School-based implementation of HPS was shown to be associated with significant greater levels of positive personal health habits. Although this study is cross-sectional and no cause and effect can be established, it would still highlight how HKHSA might exert its influence individually as well as the school level. Although some of the significant findings of this study is marginal, HPS has only been implemented over a short duration in Hong Kong. HPS programme has been shown to be effective if the intervention is intensive over a long duration [32]. Recent evidence suggests that the way the school is lead and managed, students' experiences in participating and taking responsibility for shaping policies, practices and procedures, teachers-students relationship and school engagement with its local community including parents actually builds many protective factors for health and minimises risk taking behaviour [3235]. Many of these gains have occurred without a specific health 'intervention'. It appears that a whole school approach to build and maintain a caring school social environment might be the most effective way in achieving good health outcomes.

However putting the HPS in practice takes considerable amount of time and efforts and effective implementation requires commitment and support of various schools' stakeholders. The success of HPS depends heavily on teachers' training like Health Education diploma programmes, which could introduce the concepts to the teachers so they can start making improvements on some fundamental areas of school health and hygiene [36, 37]. With time and more teachers being exposed to the concept, teachers would then gradually develop their schools to become HPS. The primary school students in HSA group have shown to have better knowledge scores. Although the difference in knowledge scores between two groups is not statistically significant in secondary schools, it is well known fact that there are other factors in adolescents leading to behaviour and practice change apart from knowledge and belief.

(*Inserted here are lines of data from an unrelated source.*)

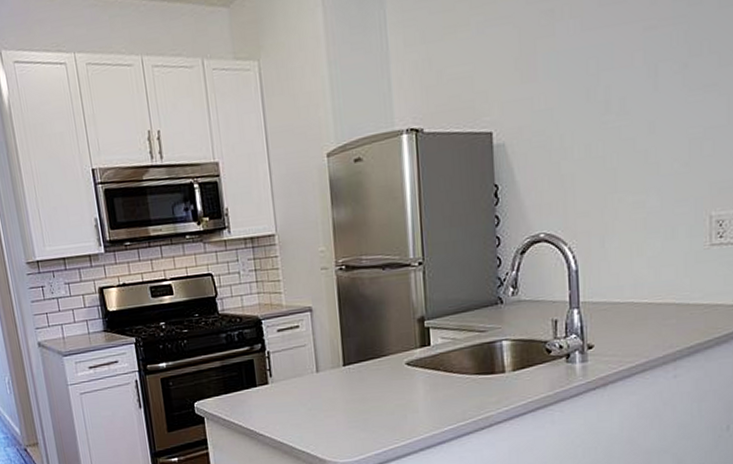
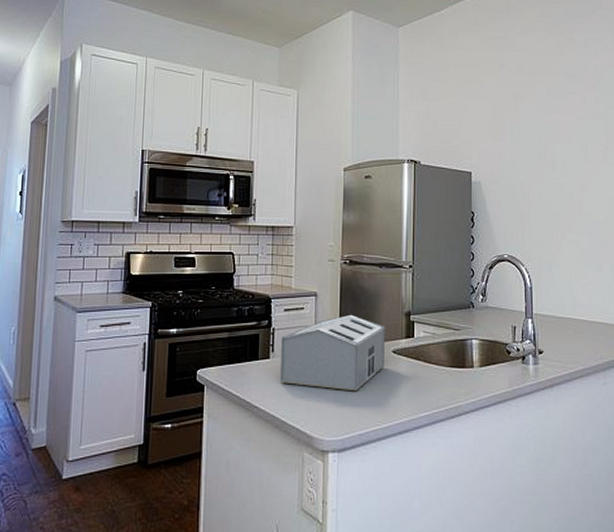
toaster: none [278,327,398,411] -> present [280,314,386,392]

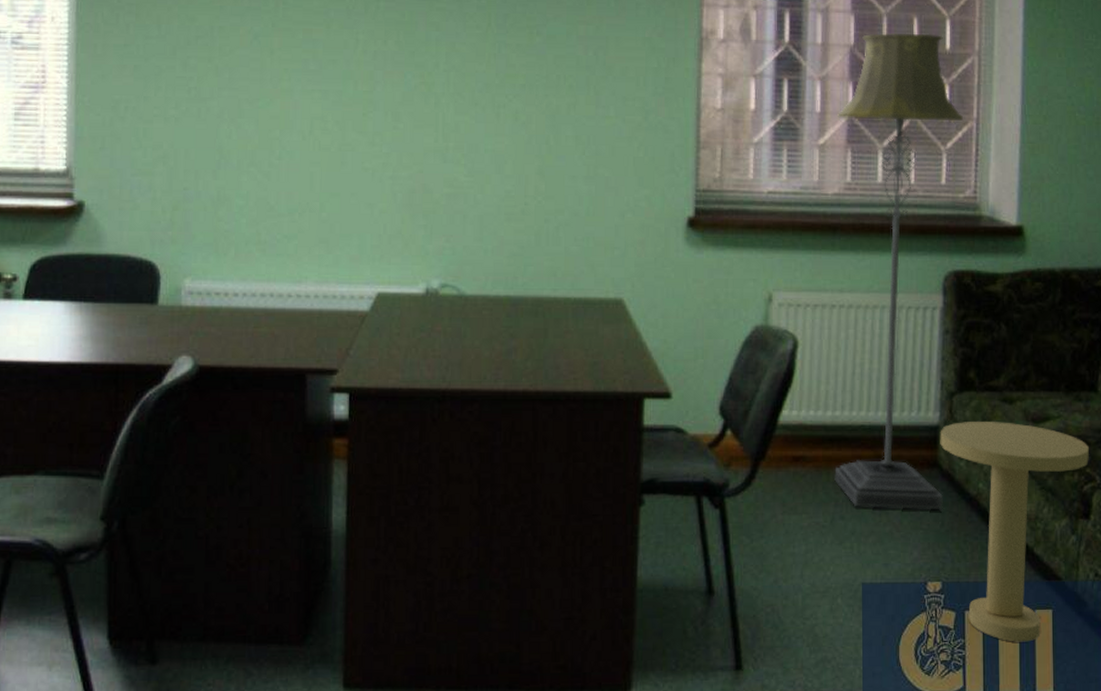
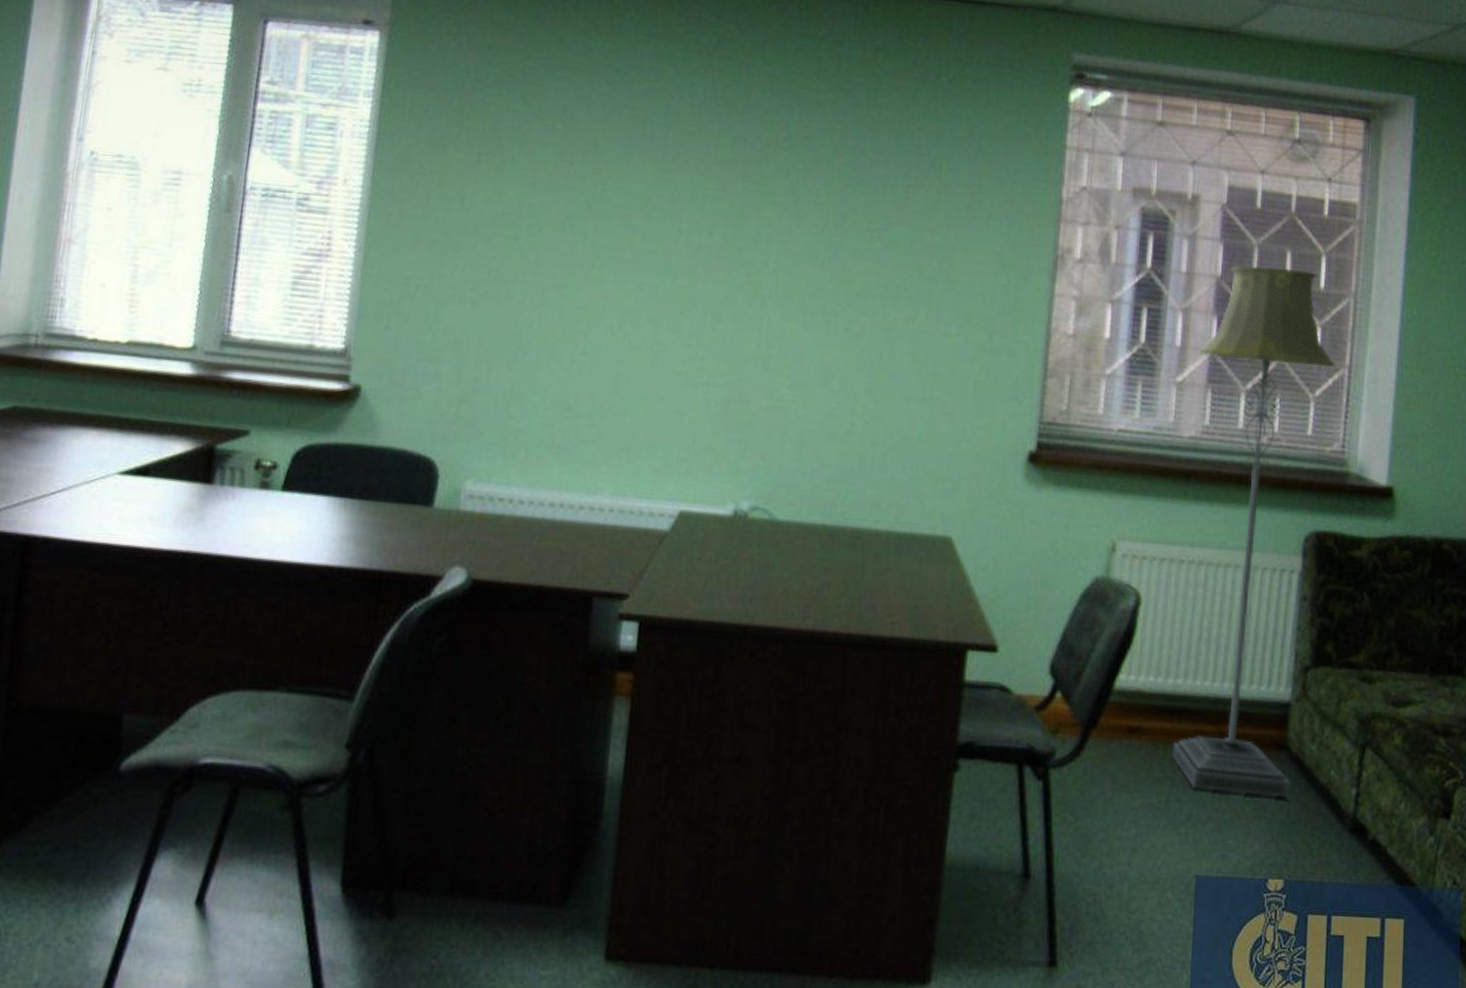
side table: present [940,422,1089,642] -> none [1290,700,1453,955]

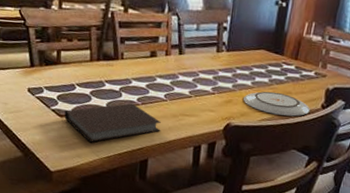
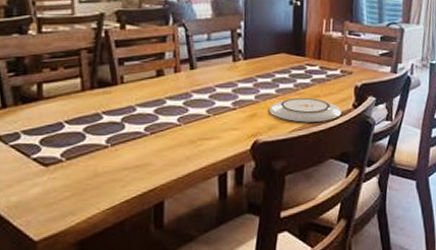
notebook: present [64,102,161,143] -> none [50,134,176,194]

There are some limitations of this study. Schools with more health conscious students or their families might be more willing to adopt HPS. The study design might not be able to control for that history which would have some threat to internal validity. It is a cross sectional survey so it might not capture the longer-term impact of HPS on health behaviours of students due to the different components of HSA interventions. The differences observed might or might not be due to the effect of intervention and future longitudinal studies are needed to ascertain the causal effect fostered by HSA. Furthermore, some outcomes were reported by students only and may involve recall in the past few months, and the effect of multiple comparisons should be taken into account when interpreting statistical significance. In addition, we assumed that randomized sampling minimized the heterogeneity of different clusters and demographic characteristics among schools, which have not been controlled for. This study did not comprehensively assess all the outcomes of HPS as there are different types of outcomes which require different methods of data collection. [14] A descriptive design was adopted instead of randomised control study design because one cannot randomly select schools from all schools in Hong Kong as intervention group since schools need to comply with the standards of HPS to make it an effective programme.


The study has demonstrated that schools involved in HPS activities through the HSA scheme in Hong Kong had more favorable hygiene practice of students, school environment and atmosphere in health and hygienic practice. Although all schools in Hong Kong have health elements in the curriculum, the primary objective of HPS is to modify the behaviours of school students rather than information giving, so more positive changes are observed in those schools that participated and met the standards in the HSA scheme. These findings highlight the potential of HPS in equipping schools to handle public health crisis such as SARS [9]. Therefore it is highly recommended that schools would further enhance the practice of HPS to empower their students, staffs and parents to enhance preparedness of possible future epidemics of communicable diseases. [38].